For those in attendance, the seminar was a welcome opportunity to improve their unarmed combat skills. Although he had just learned of the event that day, Sgt. Baron Daye, who serves with 3rd Brigade Combat Team, 82nd Abn. Div., cancelled his plans for the evening so he could come and hone his skills with Kennedy at the schoolhouse.
“Whenever you get a chance like this you have to take it,” Daye said. “I got to learn more about the takedown and how to properly do an Anaconda choke.”
In addition to the individual ways to take down an opponent, Kennedy emphasized the overall discipline and resiliency these soldiers must exhibit to be a successful combatant.
“I want anyone who comes and trains with me, particularly the soldiers, to understand there is a work ethic that’s associated with winning… You have to take that first step and then keep going until you finish what you want to do,” Kennedy said.
Kennedy’s message resonated with Pfc. Christopher Santiago, who serves with 2nd Brigade Combat Team, 82nd Abn. Div. He attended the seminar after registering for the championship invitational earlier in the day.

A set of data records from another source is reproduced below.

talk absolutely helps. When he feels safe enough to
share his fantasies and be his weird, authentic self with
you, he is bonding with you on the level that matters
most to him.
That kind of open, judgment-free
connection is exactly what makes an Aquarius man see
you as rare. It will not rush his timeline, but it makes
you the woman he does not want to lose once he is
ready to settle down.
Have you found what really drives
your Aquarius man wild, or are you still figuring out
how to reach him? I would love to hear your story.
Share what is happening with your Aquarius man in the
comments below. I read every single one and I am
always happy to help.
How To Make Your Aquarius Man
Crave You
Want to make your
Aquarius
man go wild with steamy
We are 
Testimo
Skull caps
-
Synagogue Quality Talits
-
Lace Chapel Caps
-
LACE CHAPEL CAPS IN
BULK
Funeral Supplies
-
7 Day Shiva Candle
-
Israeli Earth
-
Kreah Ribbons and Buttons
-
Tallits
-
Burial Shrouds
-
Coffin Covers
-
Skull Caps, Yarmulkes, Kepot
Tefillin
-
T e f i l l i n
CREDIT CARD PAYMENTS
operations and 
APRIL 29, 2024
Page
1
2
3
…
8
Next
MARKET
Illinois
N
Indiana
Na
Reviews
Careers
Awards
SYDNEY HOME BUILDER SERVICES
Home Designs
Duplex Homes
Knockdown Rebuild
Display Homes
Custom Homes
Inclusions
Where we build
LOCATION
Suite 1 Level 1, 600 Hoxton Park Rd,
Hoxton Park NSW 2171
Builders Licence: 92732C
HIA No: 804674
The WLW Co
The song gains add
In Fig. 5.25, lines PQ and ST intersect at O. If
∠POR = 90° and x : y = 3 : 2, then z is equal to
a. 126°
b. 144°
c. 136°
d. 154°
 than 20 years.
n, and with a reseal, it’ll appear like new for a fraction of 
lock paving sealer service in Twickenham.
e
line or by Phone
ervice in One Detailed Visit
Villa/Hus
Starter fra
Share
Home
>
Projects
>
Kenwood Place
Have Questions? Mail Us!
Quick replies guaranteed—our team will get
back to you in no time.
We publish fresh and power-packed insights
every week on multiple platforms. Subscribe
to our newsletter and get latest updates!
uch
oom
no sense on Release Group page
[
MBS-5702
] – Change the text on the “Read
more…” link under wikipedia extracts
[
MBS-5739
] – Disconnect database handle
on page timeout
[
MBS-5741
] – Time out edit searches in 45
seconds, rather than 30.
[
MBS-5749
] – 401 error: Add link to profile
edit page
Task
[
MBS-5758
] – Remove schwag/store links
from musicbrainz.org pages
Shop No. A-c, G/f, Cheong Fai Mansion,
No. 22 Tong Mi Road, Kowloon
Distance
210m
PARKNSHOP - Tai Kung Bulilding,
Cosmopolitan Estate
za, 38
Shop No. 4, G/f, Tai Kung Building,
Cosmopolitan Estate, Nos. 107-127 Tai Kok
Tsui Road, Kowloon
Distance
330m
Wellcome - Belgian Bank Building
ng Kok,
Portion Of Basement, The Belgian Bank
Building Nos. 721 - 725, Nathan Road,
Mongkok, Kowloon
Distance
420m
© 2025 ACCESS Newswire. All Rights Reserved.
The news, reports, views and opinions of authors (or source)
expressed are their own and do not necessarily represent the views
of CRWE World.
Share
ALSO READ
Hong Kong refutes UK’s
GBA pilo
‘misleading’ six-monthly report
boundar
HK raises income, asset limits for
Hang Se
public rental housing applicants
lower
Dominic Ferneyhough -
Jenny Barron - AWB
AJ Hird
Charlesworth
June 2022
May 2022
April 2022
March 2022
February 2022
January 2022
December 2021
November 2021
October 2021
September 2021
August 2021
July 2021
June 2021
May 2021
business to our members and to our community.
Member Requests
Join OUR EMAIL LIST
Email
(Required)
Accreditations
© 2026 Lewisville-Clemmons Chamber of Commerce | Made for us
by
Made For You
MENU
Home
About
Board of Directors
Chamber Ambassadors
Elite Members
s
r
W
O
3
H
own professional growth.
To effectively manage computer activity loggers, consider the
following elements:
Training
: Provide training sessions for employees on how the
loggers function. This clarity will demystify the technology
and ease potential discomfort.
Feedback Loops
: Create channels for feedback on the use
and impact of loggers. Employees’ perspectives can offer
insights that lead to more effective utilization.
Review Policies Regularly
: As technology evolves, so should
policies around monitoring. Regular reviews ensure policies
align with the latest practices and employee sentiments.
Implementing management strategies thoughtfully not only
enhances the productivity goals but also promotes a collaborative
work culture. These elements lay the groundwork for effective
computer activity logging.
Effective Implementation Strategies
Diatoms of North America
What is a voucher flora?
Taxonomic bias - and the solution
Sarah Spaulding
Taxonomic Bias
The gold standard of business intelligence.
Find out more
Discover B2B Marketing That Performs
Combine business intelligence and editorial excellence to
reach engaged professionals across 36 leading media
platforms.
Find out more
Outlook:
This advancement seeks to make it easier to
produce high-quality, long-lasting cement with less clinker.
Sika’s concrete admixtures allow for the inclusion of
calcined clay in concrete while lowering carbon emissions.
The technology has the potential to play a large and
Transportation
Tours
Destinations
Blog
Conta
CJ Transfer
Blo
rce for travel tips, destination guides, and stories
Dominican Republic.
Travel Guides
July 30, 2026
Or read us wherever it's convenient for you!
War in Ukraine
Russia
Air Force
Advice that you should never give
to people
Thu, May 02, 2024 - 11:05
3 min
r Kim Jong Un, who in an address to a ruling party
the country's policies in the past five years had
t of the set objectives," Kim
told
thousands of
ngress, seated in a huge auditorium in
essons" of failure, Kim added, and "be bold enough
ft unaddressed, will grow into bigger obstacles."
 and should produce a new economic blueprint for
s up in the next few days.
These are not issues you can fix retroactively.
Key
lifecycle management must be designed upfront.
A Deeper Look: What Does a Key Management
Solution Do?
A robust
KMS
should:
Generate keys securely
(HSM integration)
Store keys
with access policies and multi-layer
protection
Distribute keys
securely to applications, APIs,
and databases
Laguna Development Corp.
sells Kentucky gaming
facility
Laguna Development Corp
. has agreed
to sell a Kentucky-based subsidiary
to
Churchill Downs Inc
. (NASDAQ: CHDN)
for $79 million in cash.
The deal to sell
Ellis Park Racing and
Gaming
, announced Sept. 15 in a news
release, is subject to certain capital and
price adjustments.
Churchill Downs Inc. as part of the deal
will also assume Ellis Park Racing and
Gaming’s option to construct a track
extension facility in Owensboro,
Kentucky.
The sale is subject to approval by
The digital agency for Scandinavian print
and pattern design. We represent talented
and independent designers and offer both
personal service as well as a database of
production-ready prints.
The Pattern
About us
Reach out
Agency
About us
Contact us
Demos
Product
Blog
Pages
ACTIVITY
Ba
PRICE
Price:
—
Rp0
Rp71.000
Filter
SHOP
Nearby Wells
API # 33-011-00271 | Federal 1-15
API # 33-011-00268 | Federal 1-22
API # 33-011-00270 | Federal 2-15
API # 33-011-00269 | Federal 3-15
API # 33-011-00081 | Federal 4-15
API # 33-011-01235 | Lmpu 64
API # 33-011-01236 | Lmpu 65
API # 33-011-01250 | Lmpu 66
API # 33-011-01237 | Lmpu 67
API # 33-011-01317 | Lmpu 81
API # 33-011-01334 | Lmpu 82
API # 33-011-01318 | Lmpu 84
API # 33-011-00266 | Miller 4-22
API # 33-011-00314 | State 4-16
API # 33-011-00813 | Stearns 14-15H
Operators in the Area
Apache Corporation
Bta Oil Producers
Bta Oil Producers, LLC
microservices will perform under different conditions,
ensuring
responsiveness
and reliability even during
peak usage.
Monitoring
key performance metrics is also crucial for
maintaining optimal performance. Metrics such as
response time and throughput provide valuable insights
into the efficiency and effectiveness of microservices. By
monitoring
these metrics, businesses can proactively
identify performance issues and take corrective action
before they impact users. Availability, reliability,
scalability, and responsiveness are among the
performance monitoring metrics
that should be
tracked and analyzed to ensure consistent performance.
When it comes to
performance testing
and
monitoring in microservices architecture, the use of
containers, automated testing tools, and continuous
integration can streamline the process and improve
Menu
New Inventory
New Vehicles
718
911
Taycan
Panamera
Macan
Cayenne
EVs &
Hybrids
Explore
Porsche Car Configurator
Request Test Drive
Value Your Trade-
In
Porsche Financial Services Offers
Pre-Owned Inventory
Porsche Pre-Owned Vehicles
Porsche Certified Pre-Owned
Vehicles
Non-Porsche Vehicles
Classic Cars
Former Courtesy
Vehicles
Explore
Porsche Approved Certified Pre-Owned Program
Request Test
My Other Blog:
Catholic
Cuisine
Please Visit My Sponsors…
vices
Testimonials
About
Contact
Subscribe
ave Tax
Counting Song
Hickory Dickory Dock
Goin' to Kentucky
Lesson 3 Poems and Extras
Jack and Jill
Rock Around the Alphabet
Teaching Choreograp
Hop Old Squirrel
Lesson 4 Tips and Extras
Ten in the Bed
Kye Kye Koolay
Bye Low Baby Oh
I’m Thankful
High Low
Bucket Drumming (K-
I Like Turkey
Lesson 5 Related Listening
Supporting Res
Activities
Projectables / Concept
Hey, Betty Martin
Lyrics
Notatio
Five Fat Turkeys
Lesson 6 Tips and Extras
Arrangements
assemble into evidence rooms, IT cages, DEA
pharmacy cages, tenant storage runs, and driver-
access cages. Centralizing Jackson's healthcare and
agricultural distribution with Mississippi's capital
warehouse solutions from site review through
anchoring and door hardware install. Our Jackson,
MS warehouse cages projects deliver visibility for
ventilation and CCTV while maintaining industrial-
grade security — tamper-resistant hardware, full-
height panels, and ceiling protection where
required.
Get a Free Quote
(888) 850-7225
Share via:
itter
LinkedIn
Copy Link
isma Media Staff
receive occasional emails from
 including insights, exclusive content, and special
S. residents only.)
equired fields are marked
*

“I learned a lot during the session about how to train as a fighter,” Santiago said. “Just like being a soldier, the better you plan out your training, whether it’s in unarmed combat or any other basic Army skill, the better you will be able to react and adapt to any situation where you have to use that skill.”
As both a soldier and a UFC fighter, Kennedy recognizes the great resource the Army Combatives Program provides its troopers.
“It saves lives,” Kennedy said.
Kennedy is expected to be available from 4:30-5:30 p.m. to meet and greet tournament attendees before the finals and exhibition matches Saturday, Dec. 14, beginning at 6 p.m. at Sports USA, 3-2102 Longstreet Rd.